**Exercise instructions:**
Rewrite the appeal judgment from "The respondent submits" up to and including "balance of probabilities.", with "carefully" changed to "thoroughly".

**Page text:**

####

5. At the hearing of the appeal, the parties opted to rely on their written submissions.
After reading the respective written submissions, this court finds the following issue for determination:
i) liability
ii) quantum of damages
7. This being the first appellate court, this court is duly bound to re-evaluate and re-assess the evidence and arrive at an independent conclusion. Refer to the case of Gabriel Njoroge V. Republic (1982 – 1988) 1KAR 1134.
On the first issue of liability, it is the appellant's submission that the trial magistrate heard two versions as to how the accident occurred.
The appellant submits further that the trial magistrate did not give sufficient reasons as to why she believed the respondent's version.
That the trial magistrate failed to take into account the evidence of the appellant showing that the minor was wholly to blame for the accident.
The respondent submits that the trial magistrate carefully considered the respondent's unrebbuted evidence and was properly guided in her finding that the respondent had established his claim in a balance of probabilities.
12. This court concurs with the submissions of the respondent. The respondent's witness, ABEL ATITWA (P.W.2), a neighbour gave evidence and narrated that he witnessed how the accident occurred.

####

**Supplied entries:**
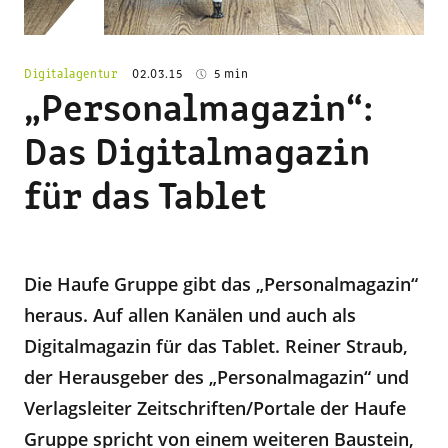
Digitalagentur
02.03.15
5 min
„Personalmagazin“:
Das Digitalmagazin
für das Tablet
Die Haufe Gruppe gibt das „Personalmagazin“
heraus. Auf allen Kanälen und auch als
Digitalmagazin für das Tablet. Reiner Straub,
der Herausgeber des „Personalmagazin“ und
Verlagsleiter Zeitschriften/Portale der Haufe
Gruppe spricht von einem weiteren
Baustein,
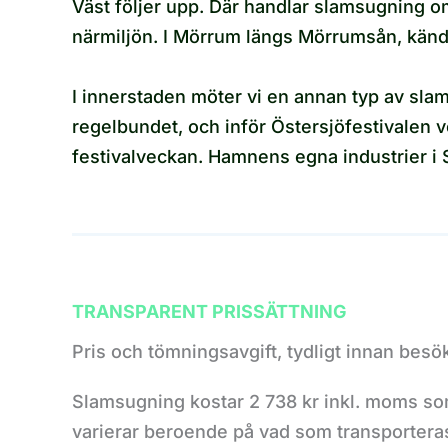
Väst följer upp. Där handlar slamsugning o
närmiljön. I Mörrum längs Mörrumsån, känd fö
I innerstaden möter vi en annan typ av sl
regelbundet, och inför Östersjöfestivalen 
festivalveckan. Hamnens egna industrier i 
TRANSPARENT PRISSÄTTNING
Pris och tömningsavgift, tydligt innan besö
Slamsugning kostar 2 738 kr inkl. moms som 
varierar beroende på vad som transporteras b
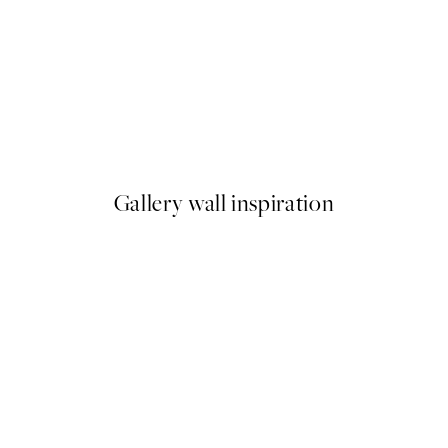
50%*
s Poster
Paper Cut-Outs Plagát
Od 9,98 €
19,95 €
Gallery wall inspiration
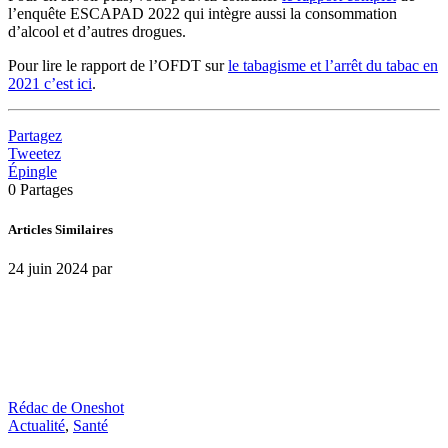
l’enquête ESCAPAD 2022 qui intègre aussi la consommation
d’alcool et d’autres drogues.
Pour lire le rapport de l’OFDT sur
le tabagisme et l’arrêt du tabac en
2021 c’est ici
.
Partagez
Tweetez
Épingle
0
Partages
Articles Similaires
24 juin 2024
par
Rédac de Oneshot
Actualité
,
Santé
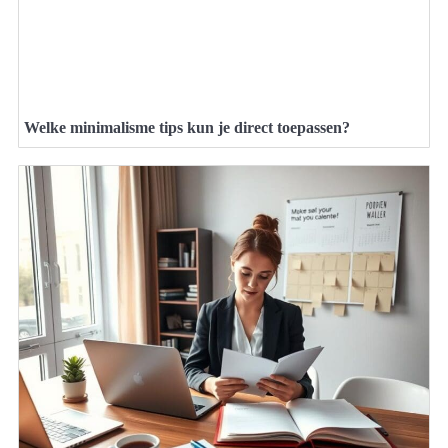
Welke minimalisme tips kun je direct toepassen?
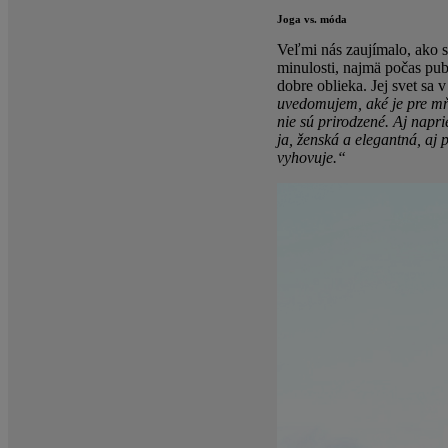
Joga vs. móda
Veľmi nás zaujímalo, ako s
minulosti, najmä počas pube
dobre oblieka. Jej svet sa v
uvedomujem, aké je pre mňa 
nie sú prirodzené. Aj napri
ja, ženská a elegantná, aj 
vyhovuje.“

####

**Exercise response:**
The respondent submits that the trial magistrate thoroughly considered the respondent's unrebbuted evidence and was properly guided in her finding that the respondent had established his claim in a balance of probabilities.